Friday, January 25, 2013

Decorating with Fabric Panels


If you're looking for a way to add a little flair to your decorating scheme, fabric panels are an easy and inexpensive way to add color, texture and pattern to your walls. Fabric panels are simple to make and you don’t have to worry about sewing anything. You can make your fabric panels any size you want and customize them to fit perfectly in any decorating style. After investing in a few basic materials, all you need is a little imagination and you’ll soon have designer type accessories for any room.

There are numerous ways to decorate with fabric. A typical fabric panel consists of fabric wrapped around a rigid surface or frame such as a piece of plywood, canvas frame or foamboard. You can often find wood frame pieces made for canvas art frames that have corners designed to interlock at craft or art stores. Your fabric piece should wrap around your board or frame with 1 to 2 inches of leftover fabric on each side. Staple or tape the fabric to the back of the board or frame, pulling the fabric very tight and folding the corners like you would when wrapping a present. Use a very strong, durable tape like duct tape if you can’t use staples, making sure you can’t see any tape from the front. Use wall putty or a picture hanger to hang the fabric panel.

You can also hang fabric panels from the wall or ceiling, similar to curtains. A ceiling mount curtain rod or curtain rail can be used to hang fabric panels, which can act as a room divider or cover for an open storage space. Sheer fabric panels can provide a sense of privacy while still maintaining a sense of open spaciousness. You can find hanging fabric panels at stores like Ikea.

Fabric panels can be used on the ceiling to diffuse light and add a layer of softness to the room. Fabric on the ceiling also adds an unusual element to the room's design scheme, providing interest and and character to the space.


Fabric panels can be used to create a custom headboard or textured accent wall in your bedroom. The possibilities are limited only by your imagination!

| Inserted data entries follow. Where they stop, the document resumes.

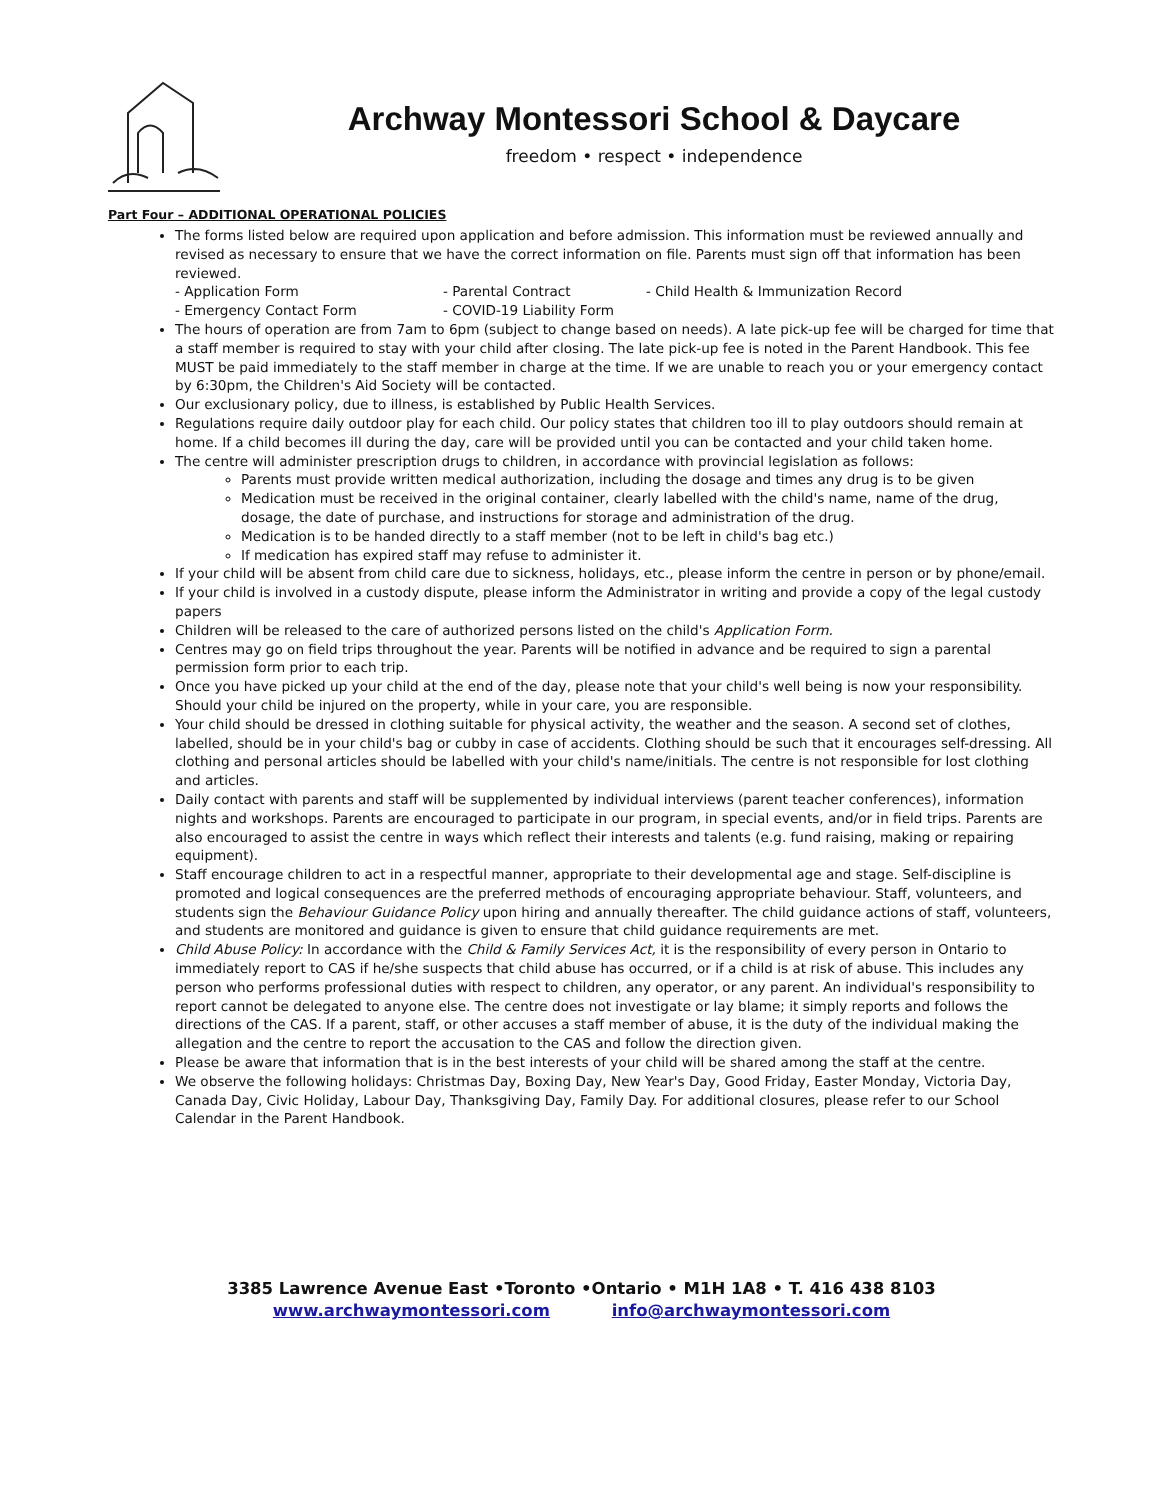Archway Montessori School & Daycare
freedom • respect • independence
Part Four – ADDITIONAL OPERATIONAL POLICIES
The forms listed below are required upon application and before admission. This information must be reviewed annually and revised as necessary to ensure that we have the correct information on file. Parents must sign off that information has been reviewed.
- Application Form - Parental Contract - Child Health & Immunization Record - Emergency Contact Form - COVID-19 Liability Form
The hours of operation are from 7am to 6pm (subject to change based on needs). A late pick-up fee will be charged for time that a staff member is required to stay with your child after closing. The late pick-up fee is noted in the Parent Handbook. This fee MUST be paid immediately to the staff member in charge at the time. If we are unable to reach you or your emergency contact by 6:30pm, the Children's Aid Society will be contacted.
Our exclusionary policy, due to illness, is established by Public Health Services.
Regulations require daily outdoor play for each child. Our policy states that children too ill to play outdoors should remain at home. If a child becomes ill during the day, care will be provided until you can be contacted and your child taken home.
The centre will administer prescription drugs to children, in accordance with provincial legislation as follows:
Parents must provide written medical authorization, including the dosage and times any drug is to be given
Medication must be received in the original container, clearly labelled with the child's name, name of the drug, dosage, the date of purchase, and instructions for storage and administration of the drug.
Medication is to be handed directly to a staff member (not to be left in child's bag etc.)
If medication has expired staff may refuse to administer it.
If your child will be absent from child care due to sickness, holidays, etc., please inform the centre in person or by phone/email.
If your child is involved in a custody dispute, please inform the Administrator in writing and provide a copy of the legal custody papers
Children will be released to the care of authorized persons listed on the child's Application Form.
Centres may go on field trips throughout the year. Parents will be notified in advance and be required to sign a parental permission form prior to each trip.
Once you have picked up your child at the end of the day, please note that your child's well being is now your responsibility. Should your child be injured on the property, while in your care, you are responsible.
Your child should be dressed in clothing suitable for physical activity, the weather and the season. A second set of clothes, labelled, should be in your child's bag or cubby in case of accidents. Clothing should be such that it encourages self-dressing. All clothing and personal articles should be labelled with your child's name/initials. The centre is not responsible for lost clothing and articles.
Daily contact with parents and staff will be supplemented by individual interviews (parent teacher conferences), information nights and workshops. Parents are encouraged to participate in our program, in special events, and/or in field trips. Parents are also encouraged to assist the centre in ways which reflect their interests and talents (e.g. fund raising, making or repairing equipment).
Staff encourage children to act in a respectful manner, appropriate to their developmental age and stage. Self-discipline is promoted and logical consequences are the preferred methods of encouraging appropriate behaviour. Staff, volunteers, and students sign the Behaviour Guidance Policy upon hiring and annually thereafter. The child guidance actions of staff, volunteers, and students are monitored and guidance is given to ensure that child guidance requirements are met.
Child Abuse Policy: In accordance with the Child & Family Services Act, it is the responsibility of every person in Ontario to immediately report to CAS if he/she suspects that child abuse has occurred, or if a child is at risk of abuse. This includes any person who performs professional duties with respect to children, any operator, or any parent. An individual's responsibility to report cannot be delegated to anyone else. The centre does not investigate or lay blame; it simply reports and follows the directions of the CAS. If a parent, staff, or other accuses a staff member of abuse, it is the duty of the individual making the allegation and the centre to report the accusation to the CAS and follow the direction given.
Please be aware that information that is in the best interests of your child will be shared among the staff at the centre.
We observe the following holidays: Christmas Day, Boxing Day, New Year's Day, Good Friday, Easter Monday, Victoria Day, Canada Day, Civic Holiday, Labour Day, Thanksgiving Day, Family Day. For additional closures, please refer to our School Calendar in the Parent Handbook.
3385 Lawrence Avenue East •Toronto •Ontario • M1H 1A8 • T. 416 438 8103
www.archwaymontessori.com info@archwaymontessori.com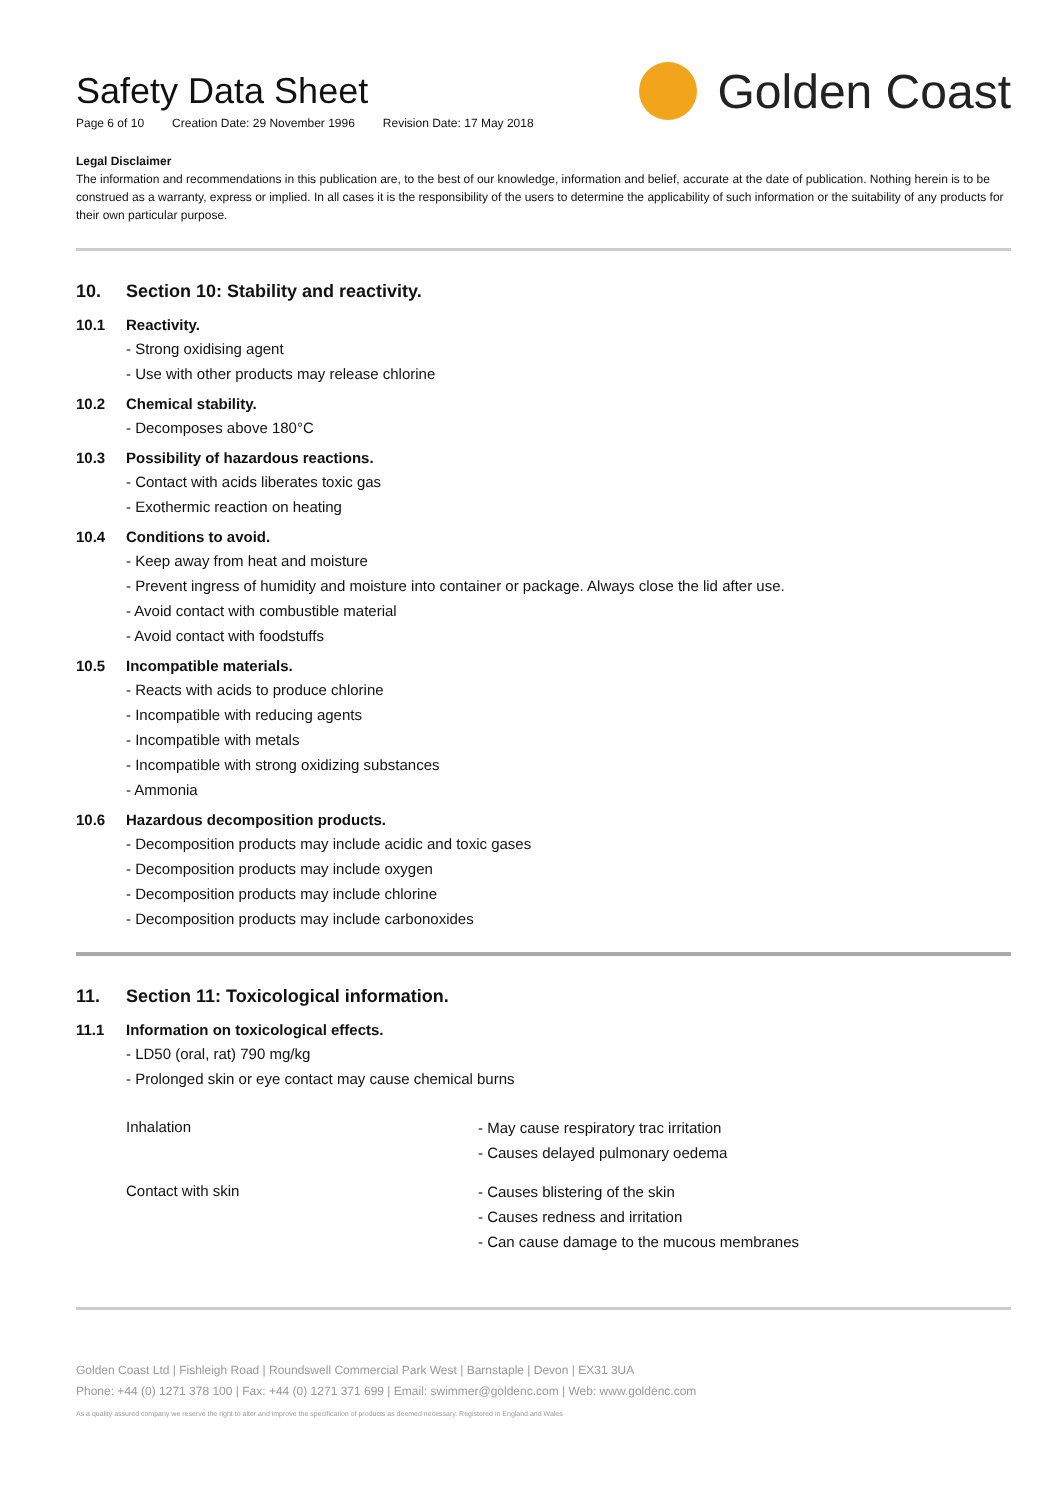Safety Data Sheet
Page 6 of 10 Creation Date: 29 November 1996 Revision Date: 17 May 2018
Golden Coast
Legal Disclaimer
The information and recommendations in this publication are, to the best of our knowledge, information and belief, accurate at the date of publication. Nothing herein is to be construed as a warranty, express or implied. In all cases it is the responsibility of the users to determine the applicability of such information or the suitability of any products for their own particular purpose.
10. Section 10: Stability and reactivity.
10.1 Reactivity.
- Strong oxidising agent
- Use with other products may release chlorine
10.2 Chemical stability.
- Decomposes above 180°C
10.3 Possibility of hazardous reactions.
- Contact with acids liberates toxic gas
- Exothermic reaction on heating
10.4 Conditions to avoid.
- Keep away from heat and moisture
- Prevent ingress of humidity and moisture into container or package. Always close the lid after use.
- Avoid contact with combustible material
- Avoid contact with foodstuffs
10.5 Incompatible materials.
- Reacts with acids to produce chlorine
- Incompatible with reducing agents
- Incompatible with metals
- Incompatible with strong oxidizing substances
- Ammonia
10.6 Hazardous decomposition products.
- Decomposition products may include acidic and toxic gases
- Decomposition products may include oxygen
- Decomposition products may include chlorine
- Decomposition products may include carbonoxides
11. Section 11: Toxicological information.
11.1 Information on toxicological effects.
- LD50 (oral, rat) 790 mg/kg
- Prolonged skin or eye contact may cause chemical burns
Inhalation
- May cause respiratory trac irritation
- Causes delayed pulmonary oedema
Contact with skin
- Causes blistering of the skin
- Causes redness and irritation
- Can cause damage to the mucous membranes
Golden Coast Ltd | Fishleigh Road | Roundswell Commercial Park West | Barnstaple | Devon | EX31 3UA
Phone: +44 (0) 1271 378 100 | Fax: +44 (0) 1271 371 699 | Email: swimmer@goldenc.com | Web: www.goldenc.com
As a quality assured company we reserve the right to alter and improve the specification of products as deemed necessary. Registered in England and Wales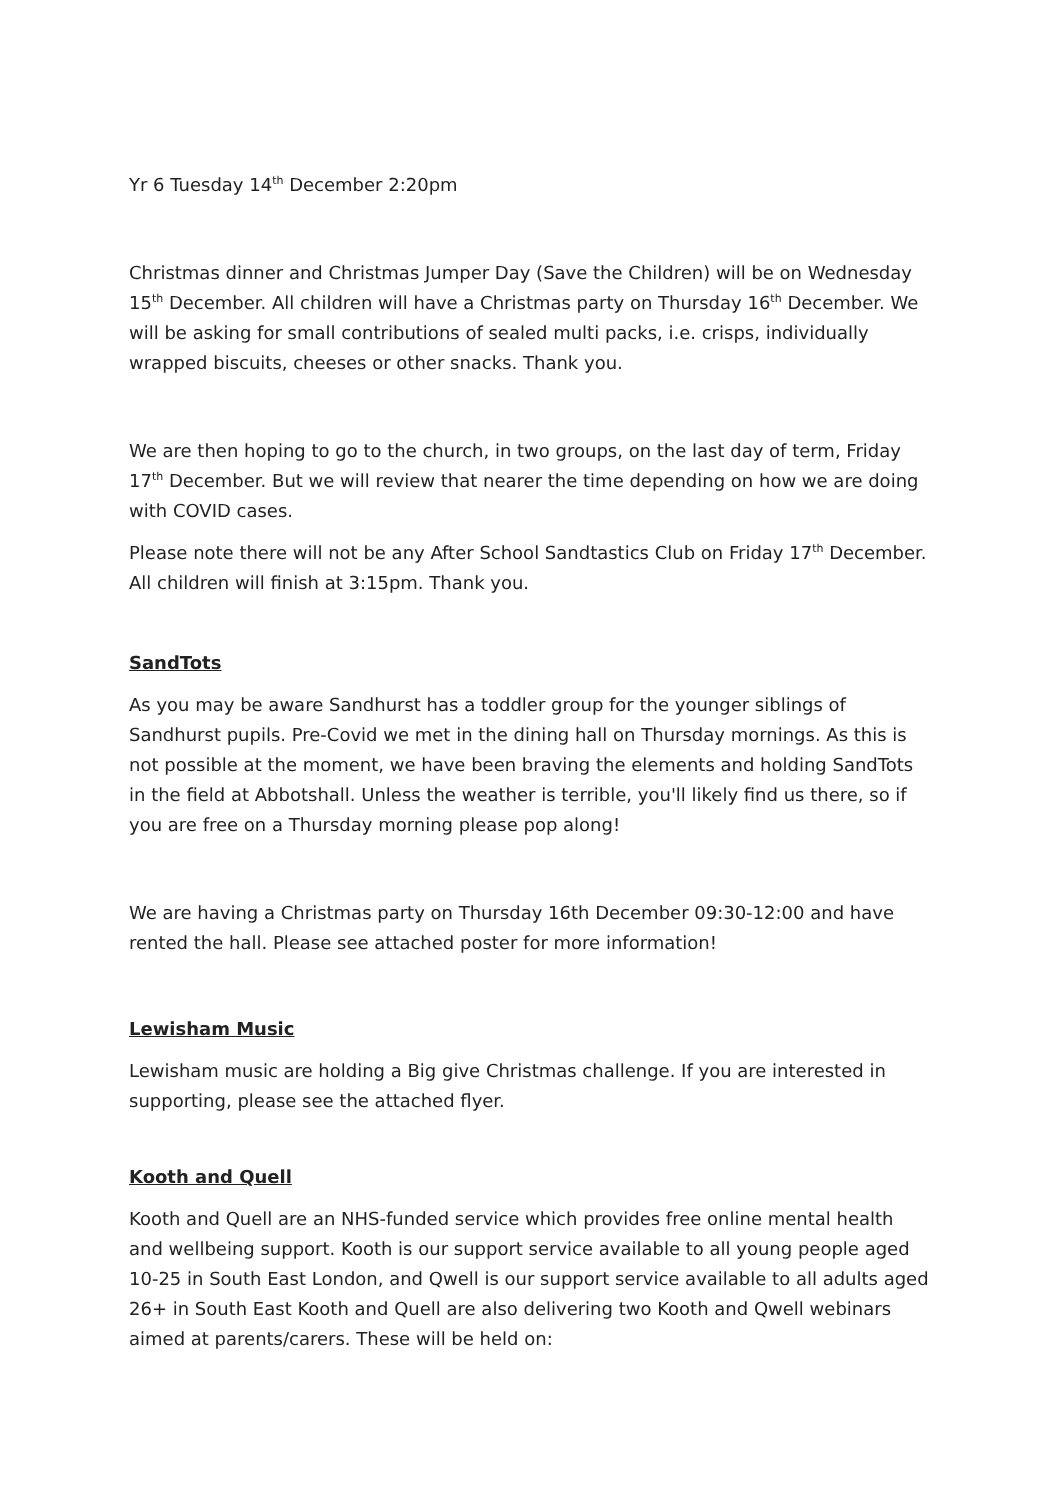Yr 6 Tuesday 14<sup>th</sup> December 2:20pm
Christmas dinner and Christmas Jumper Day (Save the Children) will be on Wednesday 15<sup>th</sup> December. All children will have a Christmas party on Thursday 16<sup>th</sup> December. We will be asking for small contributions of sealed multi packs, i.e. crisps, individually wrapped biscuits, cheeses or other snacks. Thank you.
We are then hoping to go to the church, in two groups, on the last day of term, Friday 17<sup>th</sup> December. But we will review that nearer the time depending on how we are doing with COVID cases.
Please note there will not be any After School Sandtastics Club on Friday 17<sup>th</sup> December. All children will finish at 3:15pm. Thank you.
SandTots
As you may be aware Sandhurst has a toddler group for the younger siblings of Sandhurst pupils. Pre-Covid we met in the dining hall on Thursday mornings. As this is not possible at the moment, we have been braving the elements and holding SandTots in the field at Abbotshall. Unless the weather is terrible, you'll likely find us there, so if you are free on a Thursday morning please pop along!
We are having a Christmas party on Thursday 16th December 09:30-12:00 and have rented the hall. Please see attached poster for more information!
Lewisham Music
Lewisham music are holding a Big give Christmas challenge. If you are interested in supporting, please see the attached flyer.
Kooth and Quell
Kooth and Quell are an NHS-funded service which provides free online mental health and wellbeing support. Kooth is our support service available to all young people aged 10-25 in South East London, and Qwell is our support service available to all adults aged 26+ in South East Kooth and Quell are also delivering two Kooth and Qwell webinars aimed at parents/carers. These will be held on: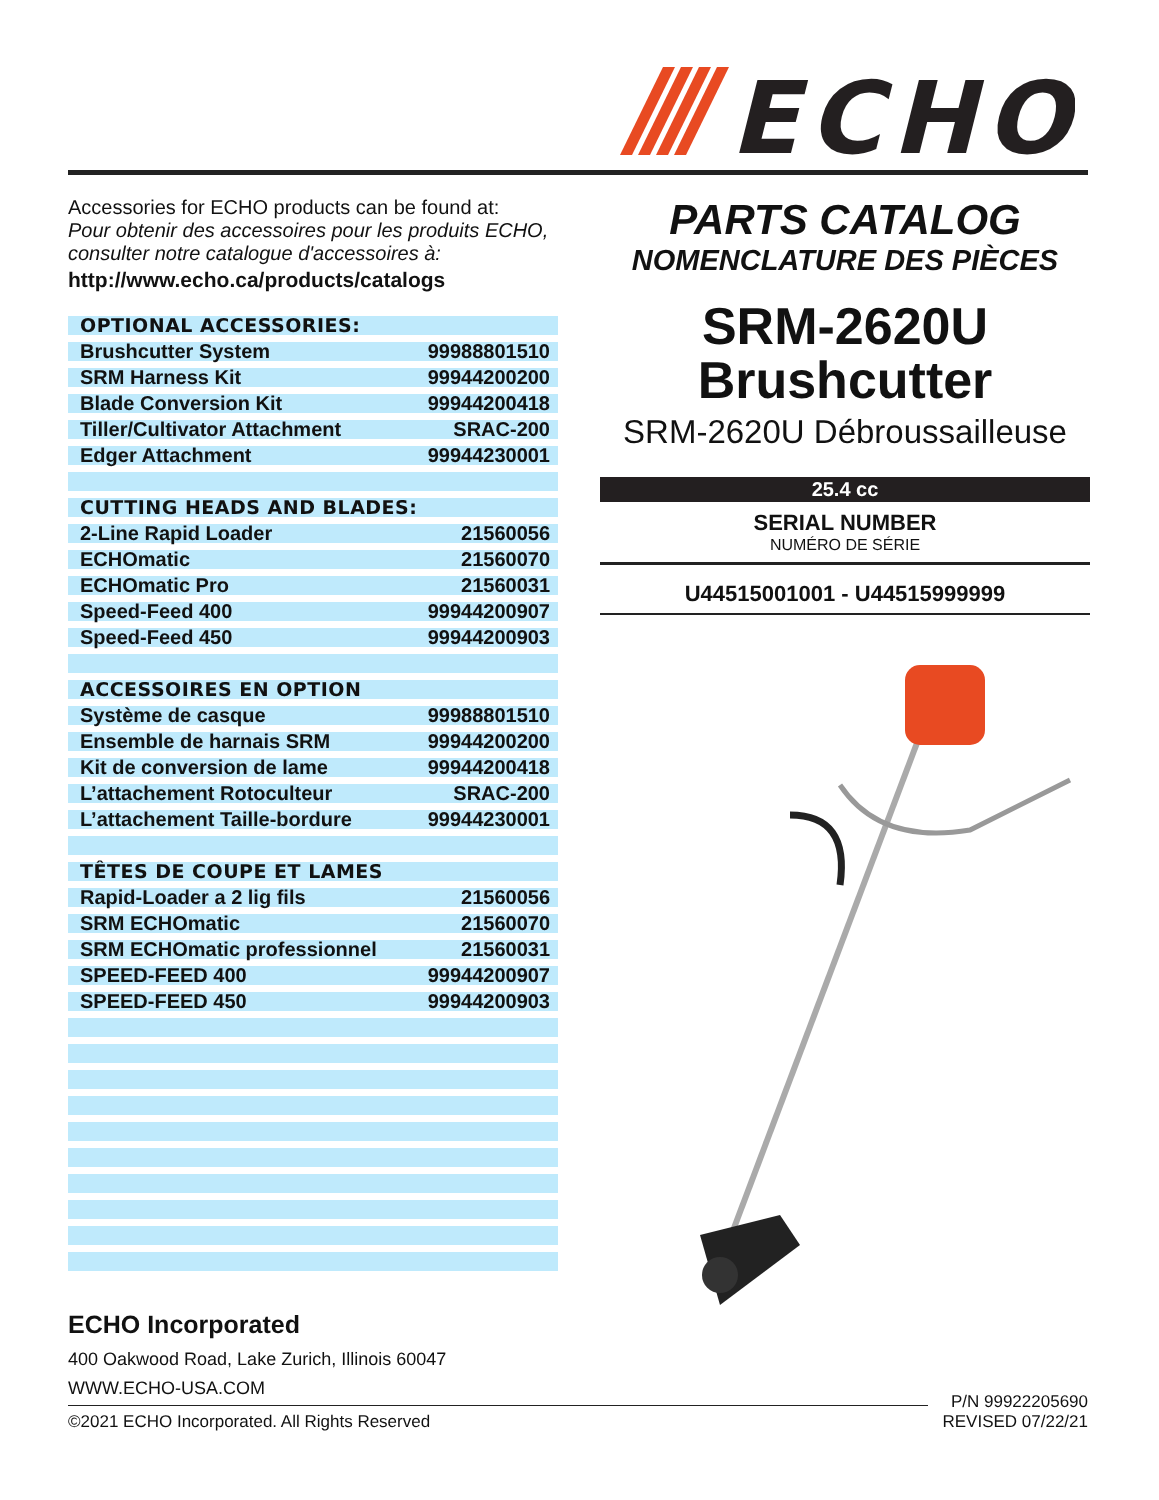ECHO
Accessories for ECHO products can be found at:
Pour obtenir des accessoires pour les produits ECHO,
consulter notre catalogue d'accessoires à:
http://www.echo.ca/products/catalogs
| OPTIONAL ACCESSORIES: | |
| Brushcutter System | 99988801510 |
| SRM Harness Kit | 99944200200 |
| Blade Conversion Kit | 99944200418 |
| Tiller/Cultivator Attachment | SRAC-200 |
| Edger Attachment | 99944230001 |
| CUTTING HEADS AND BLADES: | |
| 2-Line Rapid Loader | 21560056 |
| ECHOmatic | 21560070 |
| ECHOmatic Pro | 21560031 |
| Speed-Feed 400 | 99944200907 |
| Speed-Feed 450 | 99944200903 |
| ACCESSOIRES EN OPTION | |
| Système de casque | 99988801510 |
| Ensemble de harnais SRM | 99944200200 |
| Kit de conversion de lame | 99944200418 |
| L’attachement Rotoculteur | SRAC-200 |
| L’attachement Taille-bordure | 99944230001 |
| TÊTES DE COUPE ET LAMES | |
| Rapid-Loader a 2 lig fils | 21560056 |
| SRM ECHOmatic | 21560070 |
| SRM ECHOmatic professionnel | 21560031 |
| SPEED-FEED 400 | 99944200907 |
| SPEED-FEED 450 | 99944200903 |
PARTS CATALOG
NOMENCLATURE DES PIÈCES
SRM-2620U
Brushcutter
SRM-2620U Débroussailleuse
25.4 cc
SERIAL NUMBER
NUMÉRO DE SÉRIE
U44515001001 - U44515999999
ECHO Incorporated
400 Oakwood Road, Lake Zurich, Illinois 60047
WWW.ECHO-USA.COM
©2021 ECHO Incorporated. All Rights Reserved
P/N 99922205690
REVISED 07/22/21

Eclectic Bedroom design by Other Metro Interior Designer Neslihan Pekcan/Pebbledesign

Stop by your nearest fabric store and see what inspires you. Take a few swatches home with you to see how they look against your walls and with your other decor. Browse online for more photos and ideas for fabric panels and layer your home with fabric!


 

Monday, January 7, 2013

Easy Window Treatments: Scarf Valances

If you are looking for an easy way to dress up your windows or you want something out of the ordinary, scarf valances may be just what you're looking for. A scarf valance can be used with curtains, blinds, shades or used alone to provide a chic look while still allowing plenty of light to enter through the window. You can buy ready-made scarf valances or make them yourself. If you don't know how to sew or you don't own a sewing machine, don't worry. You can still make a scarf valance without touching a needle or thread, as long as you have an iron.

You'll need to install some hardware to support your scarf valance. Look for a decorative curtain rod to hang the valance from. Any type of curtain rod will work but you may want to stick with a wooden curtain rod. This way, you can secure the fabric with thumb tacks if necessary. Wood rods can also give the window treatment  a classic, upscale look. Add interest with decorative finials.


An easy way to figure out how much fabric you need is to multiply the width of the window by three. if you have a very large window and you plan on using multiple swags in your scarf valance, add about 10 to 15 inches for each swag.

 To hem your fabric without sewing, lay the fabric out on the floor.  Fold approximately 1 inch  of fabric  over and press the seam with an iron.  Insert hemming tape into the fold and iron again to secure  the hem.  Repeat this for each side of the fabric.

There are several methods for hanging a scarf valance, depending on the look you want. For a single swag with symmetrical amounts of fabric hanging on each side, you will need to find the center of the fabric and mark it with safety pins or tape. Mark the center of the curtain rod as well. Fold the fabric in accordian style folds and secure with safety pins or loosely tie string around the scarf to hold the pleats in place. Hold the material up to the rod and match the center marks. Then drape the fabric over each end of the curtain rod, front to back. Pull down the center into a crescent and adjust the sides. Remove the safety pins or string and adjust the folds as needed.


For more of a designer look, hang the scarf asymmetrically, with one side shorter than the other. You can also install eyehook medallions above the window and thread the fabric through them, with cascades hanging in between. Make multiple cascades for larger windows, looping the material around the rod as you go. Intertwine two colors for a layered look.

For the best results, use a two sided fabric that doesn't have a wrong side that will show when twisting and turning. Silk, satin, chenille or any type  of sheer fabric will work well for a scarf valance.